The newly mapped protein is called Nsp15, which is conserved among coronavirus and is essential in their lifecycle and virulence, said Andrzej Joachimiak, a professor at the University of Chicago.
“Initially, Nsp15 was thought to directly participate in viral replication, but more recently, it was proposed to help the virus replicate possibly by interfering with the host’s immune response,” Andrzei added.
The structure was solved by a team including the University of Chicago, the U.S. Department of Energy’s (DOE) Argonne National Laboratory, Northwestern University Feinberg School of Medicine and the University of California, Riverside School of Medicine (UCR).
The protein Nsp15 from Severe Acute Respiratory Syndrome Coronavirus 2 (SARS-CoV-2) is 89% identical to the protein from the earlier outbreak of SARS-CoV.
Studies published in 2010 on SARS-CoV revealed that inhibition of Nsp15 can slow viral replication. This suggests drugs designed to target Nsp15 could be developed as effective drugs against COVID-19.
"The Nsp15 protein has been investigated in SARS as a novel target for new drug development, but that never went very far because the SARS epidemic went away, and all new drug development ended,” said Karla Satchell, professor of microbiology-immunology at the NU.
“Some inhibitors were identified but never developed into drugs. The inhibitors that were developed for SARS now could be tested against this protein," she added.
Rapid upsurge and proliferation of the novel coronavirus, or SARS-CoV-2, also raised questions about how this virus could become far more transmissible as compared to the SARS and MERS coronavirus.
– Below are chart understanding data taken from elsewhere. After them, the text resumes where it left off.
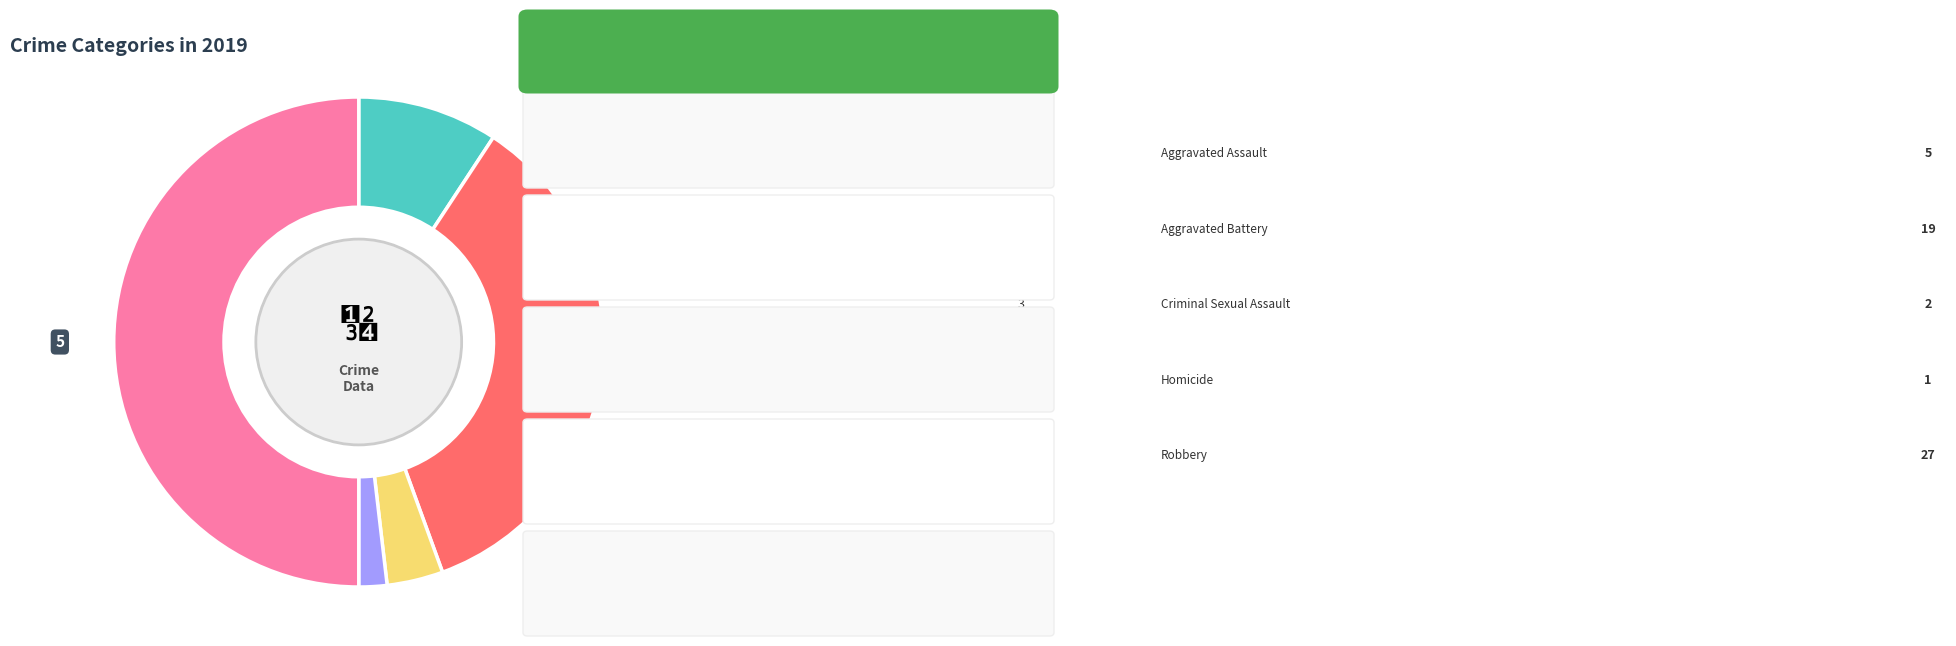

How many slices are in this pie chart?

5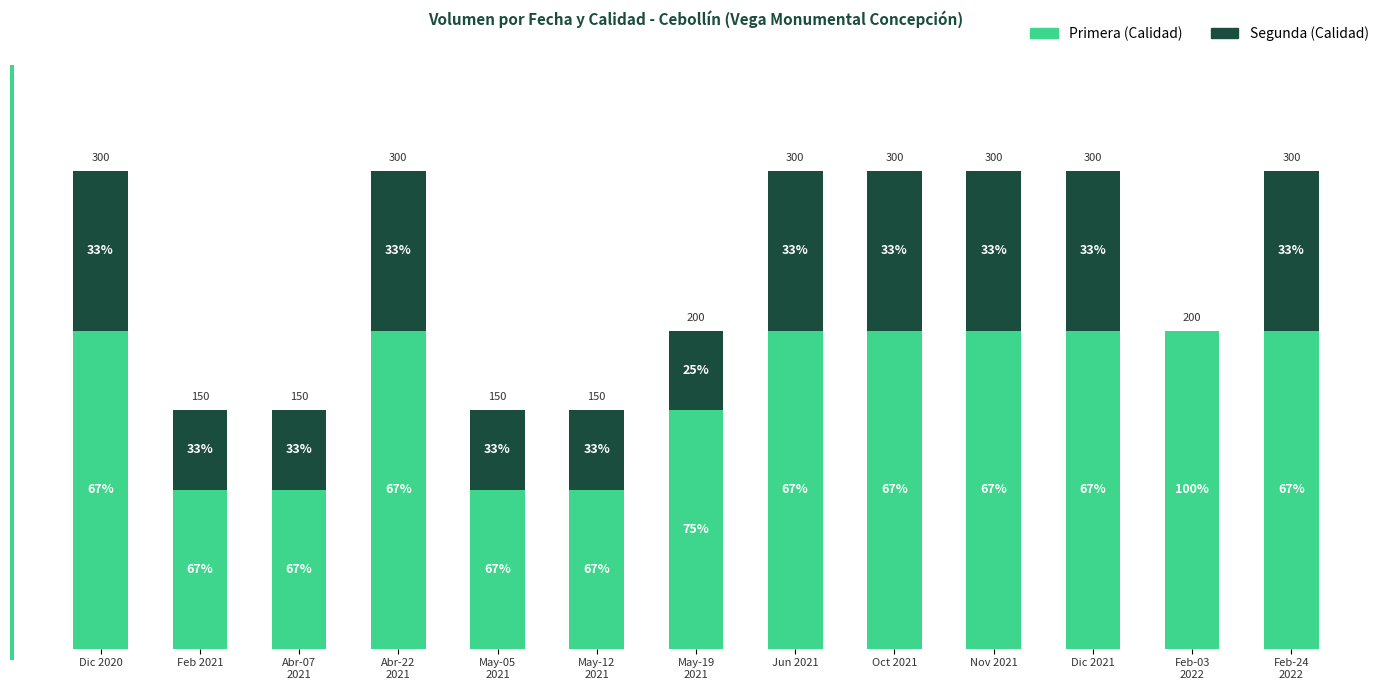

What are all the series names shown in the legend?

Primera (Calidad), Segunda (Calidad)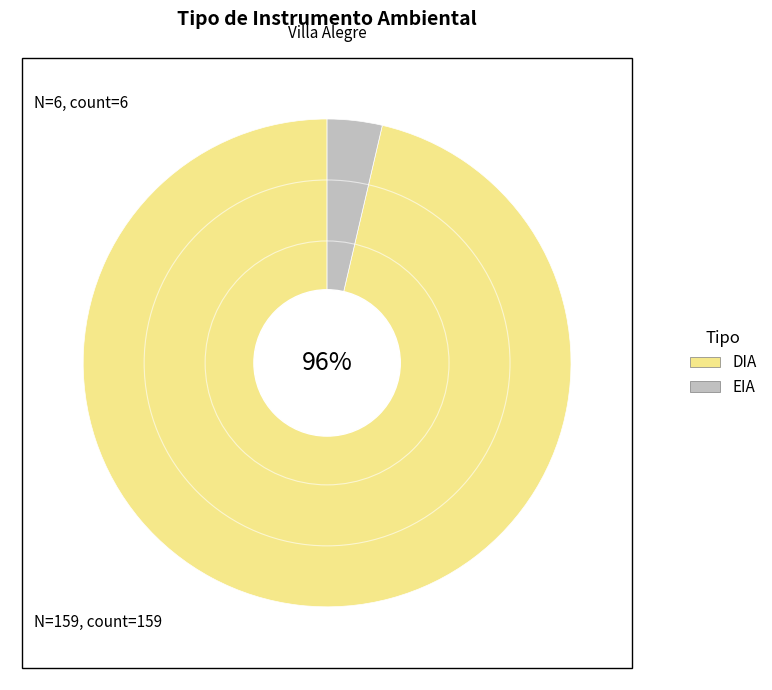

True or false: EIA accounts for 13% of the total.

False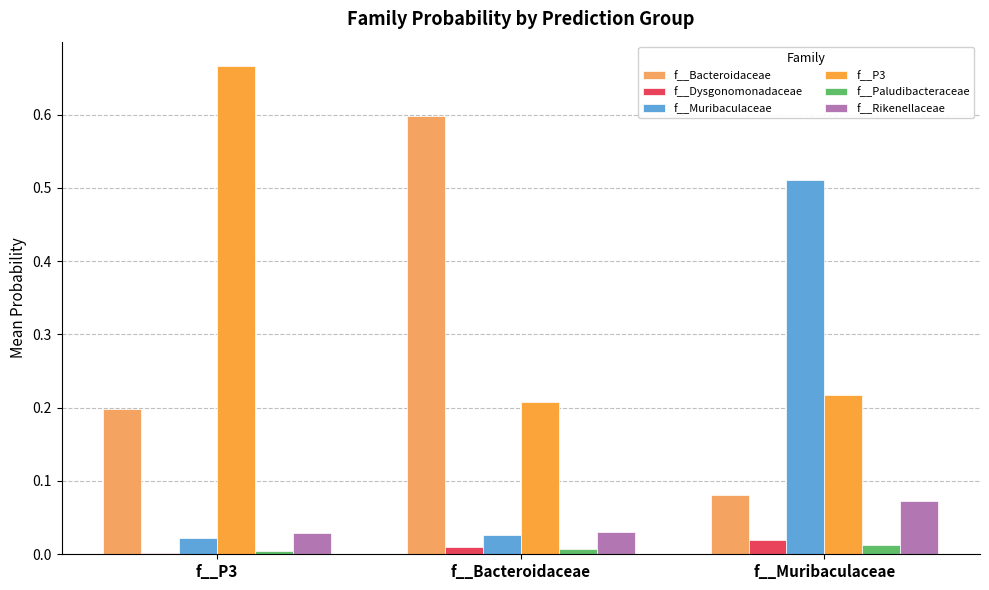

What is the label of the 1st bar from the right?

f__Muribaculaceae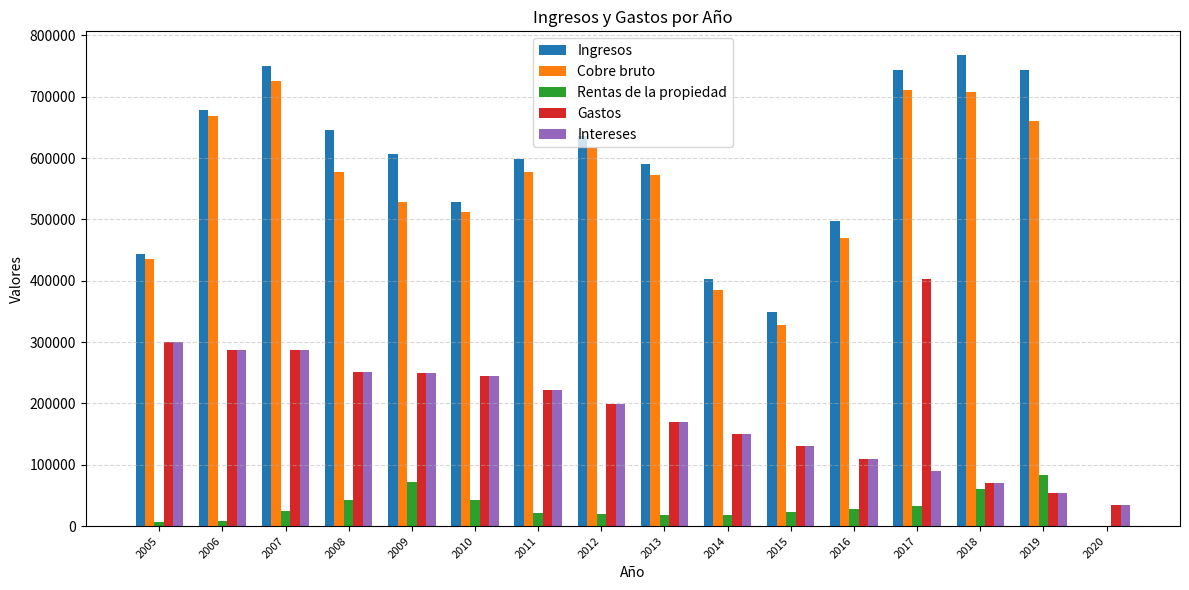

Is it true that Ingresos equals 528294 at 2010?

True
"While the SARS-CoV-2 is very similar to the SARS virus that caused epidemics in 2003, new structures shed light on the small, but potentially important differences between the two viruses that contribute to the different patterns in the spread and severity of the diseases they cause," said Adam Godzik, a professor of biomedical sciences in the School of Medicine, the University of California Riverside.
Currently, there is no existing drug for COVID-19, but various treatment options, such as utilizing medicines effective in other viral ailments, are being attempted across the world.